Dissipative particle dynamics study and experimental verification on the pore morphologies and diffusivity of the poly (4-methyl-1-pentene)-diluent system via thermally induced phase separation: The effect of diluent and polymer concentration

Abstract

Dissipative particle dynamics (DPD) simulation was performed to construct the mesophase membrane morphologies of poly(4-methyl-1-pentene) (PMP) during thermally induced phase separation (TIPS). The PMP morphologies and their fluid diffusivities relationship was established using a mesoscale 3-D tetragonal-like structure construction. The effects of PMP concentration and the use of a single diluent (dioctyl phthalate, diphenyl ether, and dibutyl phthalate) or a mixed diluent on the pore morphology were compared. The diffusivity resistance was evaluated by comparing the mean square displacement of a hypothetical fluid bead through tetragonal-like morphologies in three normal directions.

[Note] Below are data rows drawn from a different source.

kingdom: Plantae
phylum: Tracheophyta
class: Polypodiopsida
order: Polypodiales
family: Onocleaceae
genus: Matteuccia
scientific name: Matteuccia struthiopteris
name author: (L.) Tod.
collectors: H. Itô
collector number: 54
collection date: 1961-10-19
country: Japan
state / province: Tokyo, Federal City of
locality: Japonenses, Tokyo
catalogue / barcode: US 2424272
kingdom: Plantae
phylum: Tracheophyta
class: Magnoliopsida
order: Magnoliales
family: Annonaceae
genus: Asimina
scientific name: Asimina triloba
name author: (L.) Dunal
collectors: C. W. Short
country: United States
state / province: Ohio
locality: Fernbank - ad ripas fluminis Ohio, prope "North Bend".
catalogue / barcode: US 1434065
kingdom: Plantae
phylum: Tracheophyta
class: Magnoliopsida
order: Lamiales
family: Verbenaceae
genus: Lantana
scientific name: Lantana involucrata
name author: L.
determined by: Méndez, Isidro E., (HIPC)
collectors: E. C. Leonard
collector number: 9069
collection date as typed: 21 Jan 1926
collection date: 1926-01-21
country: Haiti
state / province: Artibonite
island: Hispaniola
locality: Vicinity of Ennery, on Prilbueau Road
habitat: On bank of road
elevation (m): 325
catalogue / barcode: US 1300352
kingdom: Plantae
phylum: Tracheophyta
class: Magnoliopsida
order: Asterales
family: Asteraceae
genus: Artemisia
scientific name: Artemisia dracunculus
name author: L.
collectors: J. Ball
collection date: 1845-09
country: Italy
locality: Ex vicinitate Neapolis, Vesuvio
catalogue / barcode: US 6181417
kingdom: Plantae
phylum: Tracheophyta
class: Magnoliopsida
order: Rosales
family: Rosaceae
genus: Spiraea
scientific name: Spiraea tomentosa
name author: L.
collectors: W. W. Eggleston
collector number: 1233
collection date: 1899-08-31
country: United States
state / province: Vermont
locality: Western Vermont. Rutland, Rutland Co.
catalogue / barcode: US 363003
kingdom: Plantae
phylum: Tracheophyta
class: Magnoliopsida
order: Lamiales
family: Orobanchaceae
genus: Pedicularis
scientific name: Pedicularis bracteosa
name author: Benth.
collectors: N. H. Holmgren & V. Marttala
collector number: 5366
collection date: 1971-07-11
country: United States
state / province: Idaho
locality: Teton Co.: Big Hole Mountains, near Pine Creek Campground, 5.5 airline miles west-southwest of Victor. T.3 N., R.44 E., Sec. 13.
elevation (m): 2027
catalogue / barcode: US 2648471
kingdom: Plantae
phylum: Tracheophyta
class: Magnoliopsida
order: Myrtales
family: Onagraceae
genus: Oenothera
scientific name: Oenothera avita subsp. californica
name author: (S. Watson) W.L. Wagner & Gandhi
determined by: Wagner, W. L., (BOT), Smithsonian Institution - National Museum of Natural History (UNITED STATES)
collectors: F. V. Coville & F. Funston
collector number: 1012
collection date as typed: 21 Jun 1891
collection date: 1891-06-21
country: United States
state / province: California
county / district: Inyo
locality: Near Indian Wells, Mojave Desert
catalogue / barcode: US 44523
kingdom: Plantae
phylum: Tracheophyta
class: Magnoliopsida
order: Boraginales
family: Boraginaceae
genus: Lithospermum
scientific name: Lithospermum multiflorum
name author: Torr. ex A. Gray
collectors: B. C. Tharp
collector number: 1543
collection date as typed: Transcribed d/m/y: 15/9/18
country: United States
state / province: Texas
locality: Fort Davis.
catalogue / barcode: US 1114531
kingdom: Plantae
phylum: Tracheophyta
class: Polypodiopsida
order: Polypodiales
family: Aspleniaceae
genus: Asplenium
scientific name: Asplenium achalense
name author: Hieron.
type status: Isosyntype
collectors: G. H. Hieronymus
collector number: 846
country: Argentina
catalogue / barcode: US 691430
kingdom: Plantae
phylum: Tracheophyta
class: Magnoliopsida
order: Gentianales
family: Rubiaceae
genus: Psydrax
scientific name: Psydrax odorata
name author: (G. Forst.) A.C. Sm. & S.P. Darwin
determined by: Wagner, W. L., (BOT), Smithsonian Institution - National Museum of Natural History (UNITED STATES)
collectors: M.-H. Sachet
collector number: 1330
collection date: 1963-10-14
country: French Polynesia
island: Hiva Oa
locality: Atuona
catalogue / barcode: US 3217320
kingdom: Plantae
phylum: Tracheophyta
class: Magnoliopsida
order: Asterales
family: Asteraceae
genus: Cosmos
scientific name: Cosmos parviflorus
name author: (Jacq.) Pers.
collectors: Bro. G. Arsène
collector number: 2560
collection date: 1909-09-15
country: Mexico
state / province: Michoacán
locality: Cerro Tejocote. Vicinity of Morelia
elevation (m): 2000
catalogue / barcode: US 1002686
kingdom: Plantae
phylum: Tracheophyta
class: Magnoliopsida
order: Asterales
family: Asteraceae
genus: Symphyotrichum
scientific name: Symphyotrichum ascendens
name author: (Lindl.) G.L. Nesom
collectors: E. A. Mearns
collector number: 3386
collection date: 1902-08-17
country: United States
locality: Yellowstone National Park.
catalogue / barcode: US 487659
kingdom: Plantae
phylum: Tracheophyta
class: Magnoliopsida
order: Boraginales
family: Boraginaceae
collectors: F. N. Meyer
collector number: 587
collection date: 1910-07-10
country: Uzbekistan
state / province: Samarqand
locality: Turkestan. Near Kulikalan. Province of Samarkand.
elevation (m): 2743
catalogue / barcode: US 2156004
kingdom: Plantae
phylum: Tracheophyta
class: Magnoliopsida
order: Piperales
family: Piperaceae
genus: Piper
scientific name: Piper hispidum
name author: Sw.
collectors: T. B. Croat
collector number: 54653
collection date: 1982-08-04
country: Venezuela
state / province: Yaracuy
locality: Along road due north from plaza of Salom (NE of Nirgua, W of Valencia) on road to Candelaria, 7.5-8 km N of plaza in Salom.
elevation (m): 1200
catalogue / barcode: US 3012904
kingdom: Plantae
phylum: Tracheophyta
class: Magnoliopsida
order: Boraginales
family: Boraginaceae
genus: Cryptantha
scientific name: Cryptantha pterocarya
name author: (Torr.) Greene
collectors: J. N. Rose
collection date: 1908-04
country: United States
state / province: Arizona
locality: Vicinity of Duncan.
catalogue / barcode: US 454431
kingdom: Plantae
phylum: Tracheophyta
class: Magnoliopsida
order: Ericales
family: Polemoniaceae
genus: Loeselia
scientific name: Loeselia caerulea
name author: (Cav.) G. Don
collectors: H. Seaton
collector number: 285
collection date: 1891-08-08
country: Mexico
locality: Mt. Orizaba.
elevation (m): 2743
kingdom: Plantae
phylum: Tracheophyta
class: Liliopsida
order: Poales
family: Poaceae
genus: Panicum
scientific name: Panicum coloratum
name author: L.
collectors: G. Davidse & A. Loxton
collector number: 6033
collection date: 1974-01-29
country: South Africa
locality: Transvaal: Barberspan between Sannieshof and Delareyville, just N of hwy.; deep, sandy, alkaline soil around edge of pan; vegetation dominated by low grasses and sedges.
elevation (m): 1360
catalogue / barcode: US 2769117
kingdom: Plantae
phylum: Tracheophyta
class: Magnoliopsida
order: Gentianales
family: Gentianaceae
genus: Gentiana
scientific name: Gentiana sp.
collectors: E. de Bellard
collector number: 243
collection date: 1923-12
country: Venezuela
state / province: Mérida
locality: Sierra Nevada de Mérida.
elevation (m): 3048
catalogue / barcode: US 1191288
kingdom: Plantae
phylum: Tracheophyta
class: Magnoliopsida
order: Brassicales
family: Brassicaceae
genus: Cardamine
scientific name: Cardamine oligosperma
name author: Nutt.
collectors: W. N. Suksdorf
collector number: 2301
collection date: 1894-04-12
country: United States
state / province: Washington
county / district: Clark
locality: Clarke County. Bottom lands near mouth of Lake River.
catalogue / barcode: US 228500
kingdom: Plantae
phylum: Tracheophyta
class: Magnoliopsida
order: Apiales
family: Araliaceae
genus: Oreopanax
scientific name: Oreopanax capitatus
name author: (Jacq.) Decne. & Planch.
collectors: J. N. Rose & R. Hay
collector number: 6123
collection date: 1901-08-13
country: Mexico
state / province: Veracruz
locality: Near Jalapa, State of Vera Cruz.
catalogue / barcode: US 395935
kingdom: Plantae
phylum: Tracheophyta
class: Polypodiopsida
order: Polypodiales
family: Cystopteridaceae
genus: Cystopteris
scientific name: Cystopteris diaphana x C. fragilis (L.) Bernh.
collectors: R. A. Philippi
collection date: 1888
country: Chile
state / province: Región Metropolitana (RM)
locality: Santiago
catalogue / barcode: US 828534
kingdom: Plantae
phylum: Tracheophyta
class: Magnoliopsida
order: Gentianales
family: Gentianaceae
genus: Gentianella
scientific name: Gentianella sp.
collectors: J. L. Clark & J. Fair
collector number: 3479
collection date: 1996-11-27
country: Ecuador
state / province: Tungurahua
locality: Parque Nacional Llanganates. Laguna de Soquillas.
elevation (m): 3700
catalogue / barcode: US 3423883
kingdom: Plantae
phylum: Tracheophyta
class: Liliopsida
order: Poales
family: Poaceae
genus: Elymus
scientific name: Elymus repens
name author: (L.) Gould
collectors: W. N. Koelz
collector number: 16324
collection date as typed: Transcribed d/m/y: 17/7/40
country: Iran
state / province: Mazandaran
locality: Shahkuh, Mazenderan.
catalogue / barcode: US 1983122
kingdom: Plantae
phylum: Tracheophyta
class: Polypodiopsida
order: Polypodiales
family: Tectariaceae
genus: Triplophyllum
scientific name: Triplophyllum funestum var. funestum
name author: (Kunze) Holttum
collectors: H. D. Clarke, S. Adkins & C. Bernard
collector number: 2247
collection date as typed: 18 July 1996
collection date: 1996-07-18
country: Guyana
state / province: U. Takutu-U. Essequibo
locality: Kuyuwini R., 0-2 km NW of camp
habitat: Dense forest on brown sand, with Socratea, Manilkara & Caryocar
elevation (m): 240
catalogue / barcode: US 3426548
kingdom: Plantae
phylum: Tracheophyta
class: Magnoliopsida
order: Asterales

The 3-D morphology and density profile results revealed that larger pores were produced after TIPS when the PMP-diluent interaction was weaker. Radial distribution function analysis showed that poor diluent and high PMP concentration could form a coarsened structure with less interconnectivity, indicating more diffusion resistance. To verify DPD simulation results, PMP hollow fibre membranes (HFMs) were fabricated via TIPS, and HFM cross-sectional morphologies proved that the pore structures agreed with the DPD-simulation 3-D evolution diagram. The structure-fluid diffusivity resistance relationship was also confirmed by porosity measurements and gas permeation testing. The DPD simulation method is promising for the fabrication and design of gas-diffusive membranes, especially in terms of the rational selection of diluent and polymer concentration.